Scientific Games Corporation has published its Q2 results for the period ended June 30, 2021, highlighting progress in its key objective of shifting focus towards content and digital markets and recording growth across gaming, digital and lottery.
Second quarter consolidated revenue was ahead by 63% year-on-year at $880m (2020: $539m). Gaming business delivered over 300% growth compared to the prior year period and 50% growth compared to the prior quarter, driven by the strength of its new product roadmap, record US gross gaming revenue and a rebound in the UK and Europe.
The firm’s Lottery and Digital businesses both delivered record quarters fueled by strong instant sales and its original content offering respectively.
Lottery revenue and adjusted EBITDA increased 27% and 42% respectively compared to the prior year period, another record quarter, driven by instant retail game sales as more consumers played instant lottery than ever before and average selling prices achieved all-time highs.
Strong draw games performance and continued momentum in ilottery also contributed to the quarter. Lottery was announced the winner of the Pennsylvania instant games and lottery systems contracts for the next 10 years, and has secured a number of international contract wins, strengthening our global leadership position.
Lottery Instant product revenue was $42m, higher than the prior year period primarily driven by record instant retail game sales in the US and a number of markets globally and continued strong performance of Scientific Games Enhanced Partnership lotteries.
Overall, net income was $113m compared to a net loss of $198m in the prior year period primarily due to strong revenues in the gaming business segment, which were significantly impacted by COVID-19 disruptions in the prior year period, coupled with $63m non-cash gain associated with the SportCast acquisition.
The prior year period also included temporary austerity measures that were implemented due to COVID-19 disruptions.
Consolidated adjusted EBITDA, a non-GAAP financial measure, was $383m compared to $121m, up 217% year-on-year, driven by double-digit adjusted EBITDA growth in gaming, lottery and digital. Consolidated adjusted EBITDA in the quarter was the highest in the company’s history.
Barry Cottle, President and CEO, said, “I am very pleased that we continue to make tremendous progress on all of our key strategic pillars while also driving significant growth in the quarter. We have emerged from the pandemic a much stronger company with significant momentum.

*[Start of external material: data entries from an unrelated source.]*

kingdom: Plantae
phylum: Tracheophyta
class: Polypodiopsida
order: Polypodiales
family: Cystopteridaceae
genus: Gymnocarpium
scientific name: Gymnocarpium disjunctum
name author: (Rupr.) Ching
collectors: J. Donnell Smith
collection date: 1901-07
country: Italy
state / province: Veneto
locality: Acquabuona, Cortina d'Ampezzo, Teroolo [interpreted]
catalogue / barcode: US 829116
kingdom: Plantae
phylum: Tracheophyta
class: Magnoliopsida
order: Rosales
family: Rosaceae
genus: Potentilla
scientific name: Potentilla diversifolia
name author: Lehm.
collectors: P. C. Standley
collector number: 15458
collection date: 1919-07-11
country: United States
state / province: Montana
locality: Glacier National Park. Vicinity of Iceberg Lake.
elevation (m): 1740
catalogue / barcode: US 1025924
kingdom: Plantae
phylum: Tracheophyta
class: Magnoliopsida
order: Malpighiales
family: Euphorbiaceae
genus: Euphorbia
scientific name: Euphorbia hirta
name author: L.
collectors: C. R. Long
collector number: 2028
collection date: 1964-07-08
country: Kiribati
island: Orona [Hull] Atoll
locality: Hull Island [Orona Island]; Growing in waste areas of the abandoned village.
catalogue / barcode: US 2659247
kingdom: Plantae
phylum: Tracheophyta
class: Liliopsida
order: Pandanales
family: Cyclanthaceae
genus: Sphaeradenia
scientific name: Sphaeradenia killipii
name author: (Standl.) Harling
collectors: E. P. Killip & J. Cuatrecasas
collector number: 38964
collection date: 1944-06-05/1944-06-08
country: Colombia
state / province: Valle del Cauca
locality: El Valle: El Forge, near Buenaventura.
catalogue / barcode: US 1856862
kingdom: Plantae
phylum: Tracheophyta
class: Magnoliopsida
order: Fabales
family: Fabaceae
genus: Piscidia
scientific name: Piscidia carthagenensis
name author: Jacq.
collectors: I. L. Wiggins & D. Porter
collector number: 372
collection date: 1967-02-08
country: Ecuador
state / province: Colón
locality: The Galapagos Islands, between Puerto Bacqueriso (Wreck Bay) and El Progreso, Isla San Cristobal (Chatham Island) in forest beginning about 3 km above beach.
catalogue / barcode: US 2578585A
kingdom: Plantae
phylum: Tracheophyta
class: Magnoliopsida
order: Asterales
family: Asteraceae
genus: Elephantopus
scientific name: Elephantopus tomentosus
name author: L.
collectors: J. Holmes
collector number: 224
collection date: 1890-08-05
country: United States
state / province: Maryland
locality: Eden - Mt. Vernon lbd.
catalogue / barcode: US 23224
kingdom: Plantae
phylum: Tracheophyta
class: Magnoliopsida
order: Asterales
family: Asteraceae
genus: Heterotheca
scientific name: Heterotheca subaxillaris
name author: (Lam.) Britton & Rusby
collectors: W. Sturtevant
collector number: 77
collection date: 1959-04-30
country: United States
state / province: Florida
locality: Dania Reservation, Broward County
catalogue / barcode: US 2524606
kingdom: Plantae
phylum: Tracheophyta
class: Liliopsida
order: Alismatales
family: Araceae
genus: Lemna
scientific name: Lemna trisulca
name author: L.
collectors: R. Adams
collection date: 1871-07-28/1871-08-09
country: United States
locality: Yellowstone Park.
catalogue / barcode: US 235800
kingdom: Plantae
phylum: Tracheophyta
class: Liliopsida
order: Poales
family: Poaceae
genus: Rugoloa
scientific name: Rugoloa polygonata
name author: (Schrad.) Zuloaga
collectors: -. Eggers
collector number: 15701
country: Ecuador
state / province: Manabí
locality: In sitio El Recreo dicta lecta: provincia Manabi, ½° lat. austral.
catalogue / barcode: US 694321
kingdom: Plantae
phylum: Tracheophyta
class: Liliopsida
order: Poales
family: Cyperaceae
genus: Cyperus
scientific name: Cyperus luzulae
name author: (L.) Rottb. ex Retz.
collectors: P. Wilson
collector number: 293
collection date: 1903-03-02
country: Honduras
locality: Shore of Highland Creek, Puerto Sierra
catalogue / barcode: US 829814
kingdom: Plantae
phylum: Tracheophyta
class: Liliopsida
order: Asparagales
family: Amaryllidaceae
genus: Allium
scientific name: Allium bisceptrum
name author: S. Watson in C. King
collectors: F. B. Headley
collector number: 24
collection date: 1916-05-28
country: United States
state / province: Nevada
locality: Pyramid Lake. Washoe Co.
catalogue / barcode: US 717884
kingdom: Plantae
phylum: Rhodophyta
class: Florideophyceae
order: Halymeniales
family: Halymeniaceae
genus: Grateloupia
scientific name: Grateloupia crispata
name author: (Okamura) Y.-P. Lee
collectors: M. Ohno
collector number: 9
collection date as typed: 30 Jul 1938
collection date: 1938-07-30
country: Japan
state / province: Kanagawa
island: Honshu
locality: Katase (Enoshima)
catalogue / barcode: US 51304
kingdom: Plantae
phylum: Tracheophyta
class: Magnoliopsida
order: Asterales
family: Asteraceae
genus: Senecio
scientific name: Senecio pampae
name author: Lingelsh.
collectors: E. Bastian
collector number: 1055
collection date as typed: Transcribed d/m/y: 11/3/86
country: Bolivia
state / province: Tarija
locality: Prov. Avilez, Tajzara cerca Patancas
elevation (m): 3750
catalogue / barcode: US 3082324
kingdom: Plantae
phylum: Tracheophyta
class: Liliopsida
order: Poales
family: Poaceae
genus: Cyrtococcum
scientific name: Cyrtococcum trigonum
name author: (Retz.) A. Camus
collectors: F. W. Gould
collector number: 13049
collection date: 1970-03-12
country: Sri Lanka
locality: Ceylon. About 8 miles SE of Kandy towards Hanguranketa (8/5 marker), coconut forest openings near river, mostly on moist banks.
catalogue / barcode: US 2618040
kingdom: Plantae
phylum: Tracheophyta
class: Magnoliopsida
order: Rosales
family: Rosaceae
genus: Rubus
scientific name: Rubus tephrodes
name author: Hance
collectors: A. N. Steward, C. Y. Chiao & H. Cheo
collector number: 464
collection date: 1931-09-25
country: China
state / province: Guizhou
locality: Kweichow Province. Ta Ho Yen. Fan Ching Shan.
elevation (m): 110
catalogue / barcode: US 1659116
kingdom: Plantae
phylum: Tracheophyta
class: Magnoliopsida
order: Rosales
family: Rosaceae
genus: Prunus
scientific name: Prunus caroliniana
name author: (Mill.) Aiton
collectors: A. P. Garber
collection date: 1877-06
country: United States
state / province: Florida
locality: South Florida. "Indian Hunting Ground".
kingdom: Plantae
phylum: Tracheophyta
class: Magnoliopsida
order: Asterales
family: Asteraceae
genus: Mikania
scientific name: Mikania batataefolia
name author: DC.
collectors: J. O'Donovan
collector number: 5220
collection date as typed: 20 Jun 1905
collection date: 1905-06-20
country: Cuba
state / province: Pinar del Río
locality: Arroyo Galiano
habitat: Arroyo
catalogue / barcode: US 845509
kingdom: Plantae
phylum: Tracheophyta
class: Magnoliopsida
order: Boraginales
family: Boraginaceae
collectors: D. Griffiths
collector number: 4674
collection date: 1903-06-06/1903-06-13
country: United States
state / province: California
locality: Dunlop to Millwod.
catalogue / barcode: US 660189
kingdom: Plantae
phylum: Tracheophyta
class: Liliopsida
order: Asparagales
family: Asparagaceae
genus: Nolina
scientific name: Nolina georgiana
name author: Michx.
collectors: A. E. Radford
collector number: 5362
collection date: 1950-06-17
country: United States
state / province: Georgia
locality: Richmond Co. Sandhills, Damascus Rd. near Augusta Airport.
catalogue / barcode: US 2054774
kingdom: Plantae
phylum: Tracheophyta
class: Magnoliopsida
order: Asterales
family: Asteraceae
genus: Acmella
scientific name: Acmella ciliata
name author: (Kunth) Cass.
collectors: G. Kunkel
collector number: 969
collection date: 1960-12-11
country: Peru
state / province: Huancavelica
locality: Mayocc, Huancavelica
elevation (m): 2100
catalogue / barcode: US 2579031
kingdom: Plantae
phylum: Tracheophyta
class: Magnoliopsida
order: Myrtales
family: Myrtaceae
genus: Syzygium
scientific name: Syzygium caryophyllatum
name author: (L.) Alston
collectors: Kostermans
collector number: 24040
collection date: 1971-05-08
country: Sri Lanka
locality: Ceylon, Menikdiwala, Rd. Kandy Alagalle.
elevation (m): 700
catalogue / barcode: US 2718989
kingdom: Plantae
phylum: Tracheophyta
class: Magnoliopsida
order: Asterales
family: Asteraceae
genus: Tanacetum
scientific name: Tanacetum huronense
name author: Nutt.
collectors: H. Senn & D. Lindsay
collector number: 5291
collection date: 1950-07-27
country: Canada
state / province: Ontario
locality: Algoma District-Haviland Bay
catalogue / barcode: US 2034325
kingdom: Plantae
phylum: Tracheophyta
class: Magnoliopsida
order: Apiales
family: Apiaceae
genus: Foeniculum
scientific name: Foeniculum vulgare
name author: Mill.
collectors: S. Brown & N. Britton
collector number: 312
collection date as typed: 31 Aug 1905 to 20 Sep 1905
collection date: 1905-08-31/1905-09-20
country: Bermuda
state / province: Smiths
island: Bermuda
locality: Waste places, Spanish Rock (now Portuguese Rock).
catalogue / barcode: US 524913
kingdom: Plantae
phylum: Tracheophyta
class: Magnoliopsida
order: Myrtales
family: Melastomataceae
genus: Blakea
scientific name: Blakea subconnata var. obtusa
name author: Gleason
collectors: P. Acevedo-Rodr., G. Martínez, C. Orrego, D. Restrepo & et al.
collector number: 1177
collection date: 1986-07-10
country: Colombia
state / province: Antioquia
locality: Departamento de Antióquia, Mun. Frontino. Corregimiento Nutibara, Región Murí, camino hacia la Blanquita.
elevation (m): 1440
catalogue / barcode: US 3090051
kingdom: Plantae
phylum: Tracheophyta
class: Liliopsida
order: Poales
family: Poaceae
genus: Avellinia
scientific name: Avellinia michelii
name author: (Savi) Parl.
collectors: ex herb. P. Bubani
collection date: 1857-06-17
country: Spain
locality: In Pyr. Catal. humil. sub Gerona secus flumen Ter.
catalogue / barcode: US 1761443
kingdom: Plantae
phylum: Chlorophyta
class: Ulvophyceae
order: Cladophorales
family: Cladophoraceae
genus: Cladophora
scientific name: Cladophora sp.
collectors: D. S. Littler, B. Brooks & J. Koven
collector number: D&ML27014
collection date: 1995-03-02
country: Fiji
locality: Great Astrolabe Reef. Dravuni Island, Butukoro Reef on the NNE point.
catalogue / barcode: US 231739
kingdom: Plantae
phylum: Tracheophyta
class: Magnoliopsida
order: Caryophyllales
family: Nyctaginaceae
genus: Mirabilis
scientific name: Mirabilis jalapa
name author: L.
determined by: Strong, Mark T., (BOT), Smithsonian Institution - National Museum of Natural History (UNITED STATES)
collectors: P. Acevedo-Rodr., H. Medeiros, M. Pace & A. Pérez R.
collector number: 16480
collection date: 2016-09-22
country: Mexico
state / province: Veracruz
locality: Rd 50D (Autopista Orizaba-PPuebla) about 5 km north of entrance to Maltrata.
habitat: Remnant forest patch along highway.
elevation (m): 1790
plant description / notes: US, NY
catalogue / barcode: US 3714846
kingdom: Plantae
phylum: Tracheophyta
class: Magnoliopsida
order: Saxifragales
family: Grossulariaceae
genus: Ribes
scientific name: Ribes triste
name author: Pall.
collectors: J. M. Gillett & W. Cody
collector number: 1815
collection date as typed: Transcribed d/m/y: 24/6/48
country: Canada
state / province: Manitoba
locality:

“All of our businesses grew sequentially on both the top and bottom lines in the quarter. Gaming delivered its highest revenue quarter since the fourth quarter of 2019, Lottery and Digital achieved record results and SciPlay delivered its second highest revenue quarter in its history.
“Following our strategic review, we will be singularly focused on becoming a leading cross-platform global game company with focus on content and digital markets. We are moving rapidly to transform our company and I have never been more optimistic about our path forward.”
Michael Eklund, Executive Vice President and CFO, added: “In concert with our Board, we announced a strategic action plan to transform our company and unlock value. We are taking decisive steps to optimize our portfolio, de-lever our balance sheet and invest to grow.
“I am very encouraged by the interest and discussions we are having around our proposed divestitures, and we are making great progress as we move quickly to unlock shareholder value. We are proud of the team as they continue to execute during this exciting time, delivering a quarter with strong revenue, profit and cash flow growth.”
In its quarterly missive, SG told investors that the company is moving rapidly to execute on its vision with a singular focus to become a leading cross-platform global game company, accelerating efforts to de-lever and invest for sustainable growth.
It added that it was moving quickly on planned divestitures of both the Lottery and Sports Betting businesses.
Efforts to de-lever and transform the balance sheet have also shown meaningful progress organically, it said, with net debt leverage ratio reduced by nearly a third to 7.2x since the beginning of the year.
Net debt of $8,204m decreased by $325m compared to the prior year period. During the second quarter, the Company made a $150m voluntary repayment under SGI’s revolving credit facility. Subsequent to the quarter end, the company made another voluntary $150m payment on the revolving credit facility.